::: Records for processing :::

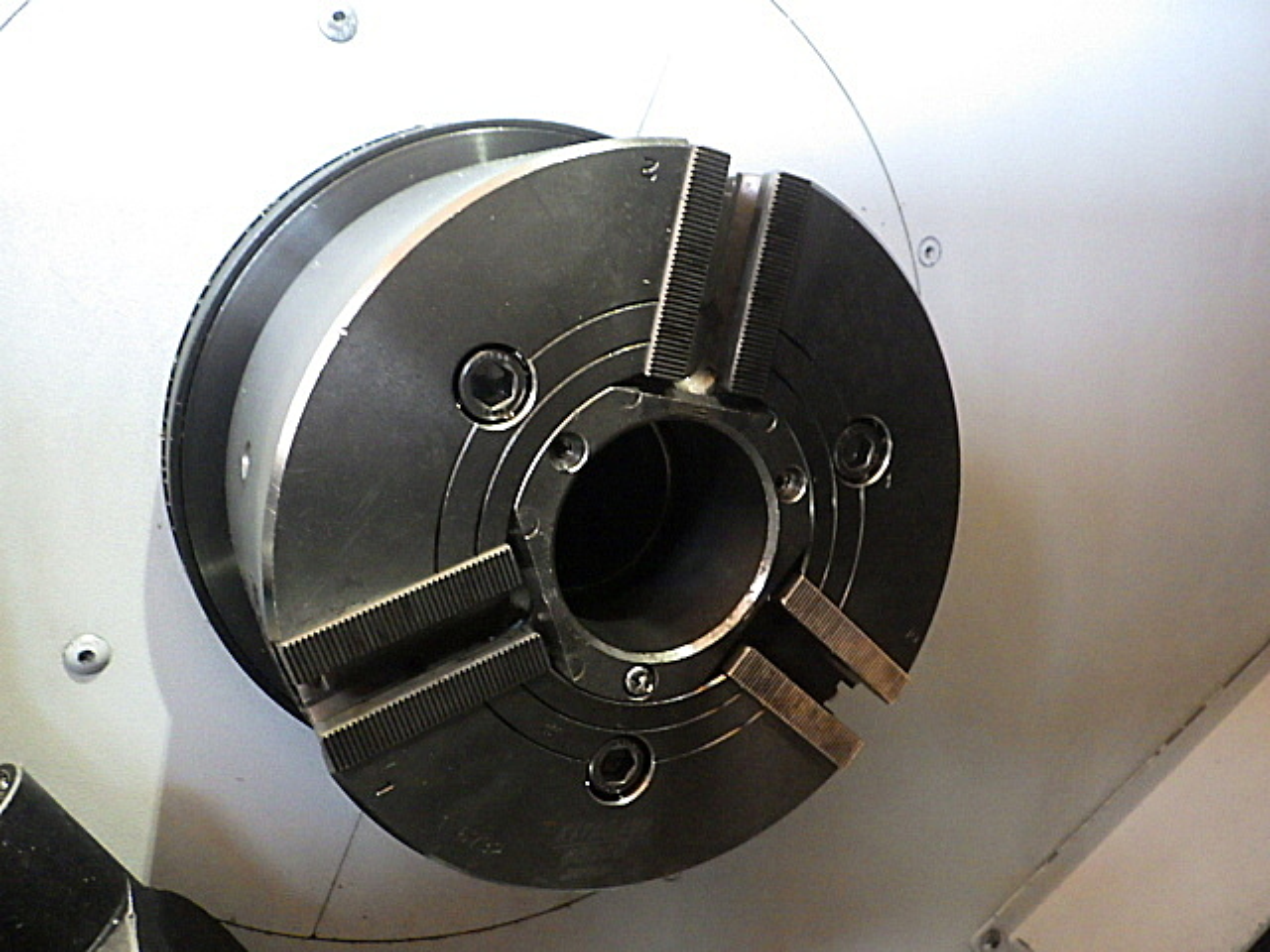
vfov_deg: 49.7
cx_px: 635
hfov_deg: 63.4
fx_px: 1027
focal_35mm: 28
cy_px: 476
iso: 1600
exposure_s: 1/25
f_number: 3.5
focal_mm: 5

:::
::: Records for processing :::

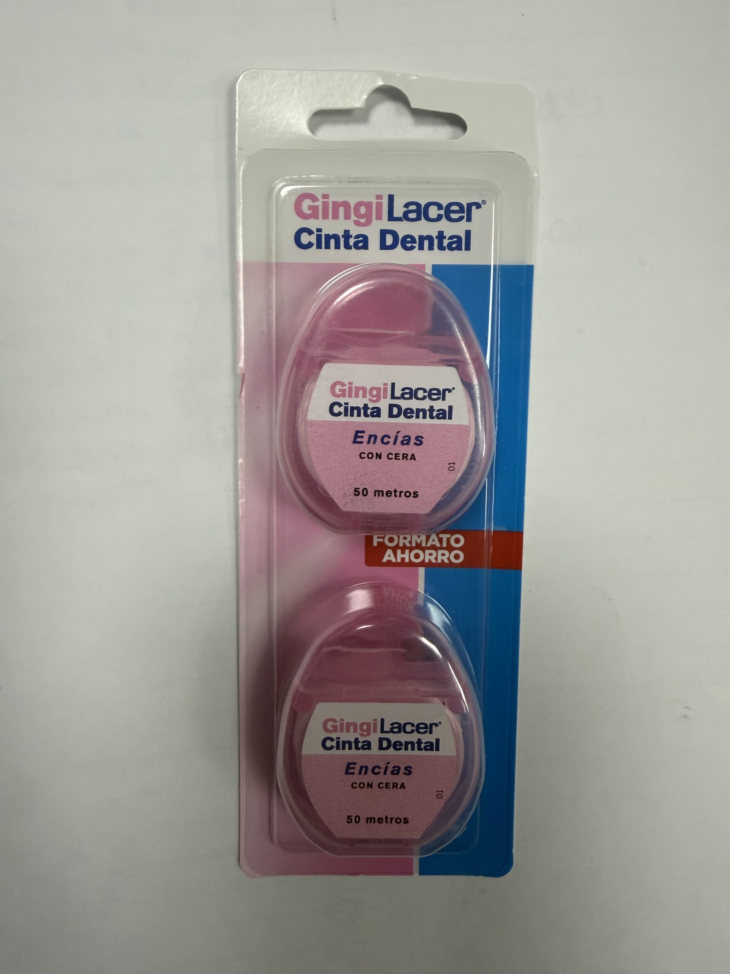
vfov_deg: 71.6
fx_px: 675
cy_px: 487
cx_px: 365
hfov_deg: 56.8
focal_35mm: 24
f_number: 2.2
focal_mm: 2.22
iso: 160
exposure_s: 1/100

:::

Taking the records above, retype every line from the one with "vfov_deg: 49.7" down to the one with "focal_mm: 5", exactly and with nothing else.

Output below:
vfov_deg: 49.7
cx_px: 635
hfov_deg: 63.4
fx_px: 1027
focal_35mm: 28
cy_px: 476
iso: 1600
exposure_s: 1/25
f_number: 3.5
focal_mm: 5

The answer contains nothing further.